Commenting on the recent sentencing of Charles Taylor by the UN’s Special Court for Sierra Leone (SC-SL) for 50 years and the ruling by the UN’s International Criminal Tribunal for Rwanda (ICTR) giving life imprisonment to Rwanda’s Nzabonimana, Professor Boyle, an expert in International Law, who teaches at the University of Illinois College of Law, told TamilNet, that UN’s "International Criminal Court (ICC) has become a joke and a fraud. I supported it originally. But no more. It has no credibility whatsoever. It [ICC] just goes after tin-pot dictators in Africa while real war criminals such as Bush…get off scot-free… I am keeping Rajapaksas et al on my list of things to do," Boyle said.
Tamil circles, while not disagreeing with this harsh assessment of the U.N., say that the sheer weight of Sri Lanka’s brutality amounting to genocide will ultimately force the UN to take action against the ruling Rajapaksa family and Sri Lanka, if the diaspora and the rights organizations are successful in keeping the memory of the Mu’l’livaaykkaal massacre alive.
Charles Taylor, former President of Liberia
Judge Lussick, an Australian-born Samoan, and two other judges calling the crimes committed by Charles Taylor, the former president of Liberia, in the neighbouring country of Sierra Leone as “some of the most heinous and brutal crimes recorded in human history,” sentenced the 64-year old Taylor that will exceed his life span.

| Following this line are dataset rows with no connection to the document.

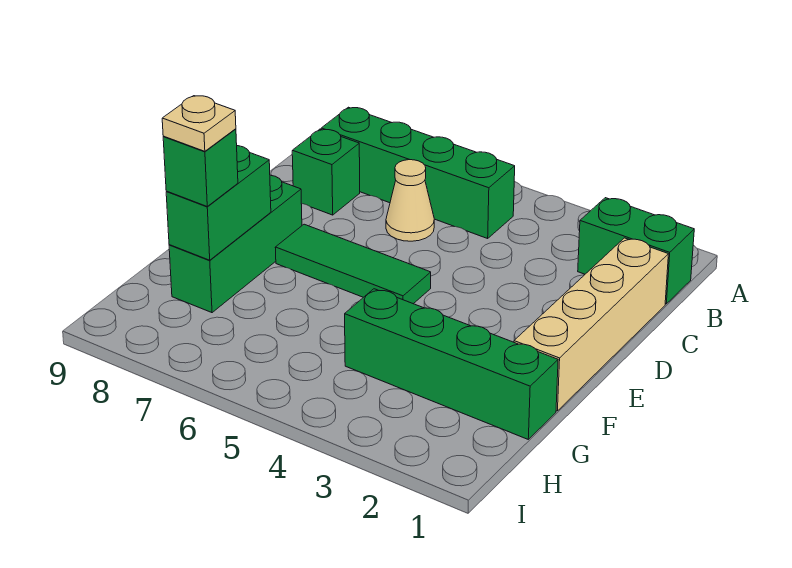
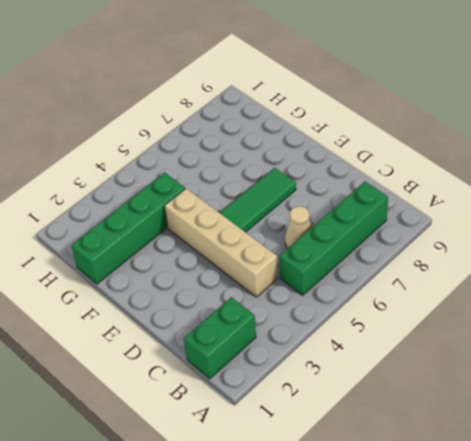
tan 1x4 brick [164,189,278,297] -> tan 1x4 brick moved to [514,238,668,411]
none -> green 1x1 brick [292,129,360,215]
none -> green 1x3 brick [169,175,302,313]

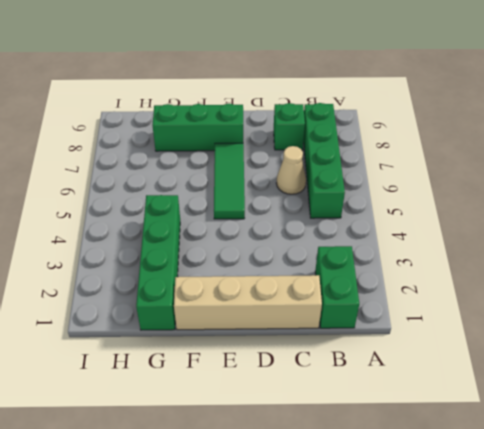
none -> green 1x2 brick [166,146,271,260]
none -> green 1x1 brick [163,129,238,206]

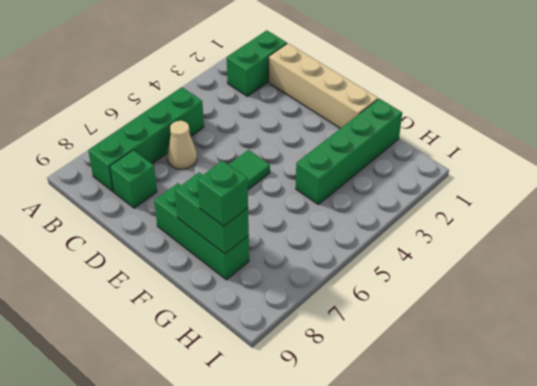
none -> tan 1x1 plate [162,96,236,151]

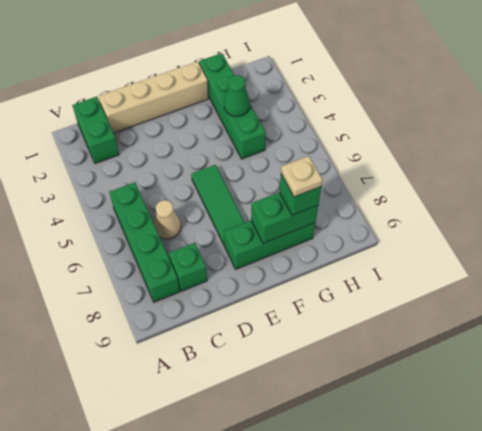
green 1x1 cone [224,75,250,116] -> none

Abetting mass murder, rape and amputation is a truly extraordinary crime deserving an extraordinary punishment, and the court took the position that Mr. Taylor’s status as a head of state at the time of the offences was an aggravating factor; a public trust had been betrayed, said Canada’s Globe and Mail.
"Any head of state or government should take pause before authorizing aid to armed factions in civil wars which may turn out to be viciously barbarous. Presidents and prime ministers should long remember Charles Taylor," the paper warned.
Meanwhile, within a week after the Taylor judgement, the International Criminal Tribunal for Rwanda (ICTR) found former Rwandan youth minister Callixte Nzabonimana guilty of playing a key role in the genocide, conspiracy, incitement and extermination of nearly 800,000 minority Tutsis and politically moderate Hutus in 100 days between April and June 1994.
A meeting held in the town of Murambi, in the central Gitarama province led to "an agreement" between Nzabonimana and other ministers "to encourage the killing of Tutsis… with the specific intent to destroy, in whole or in part, the Tutsi population as such in Gitarama prefecture," the AFP said referring to the court’s verdict.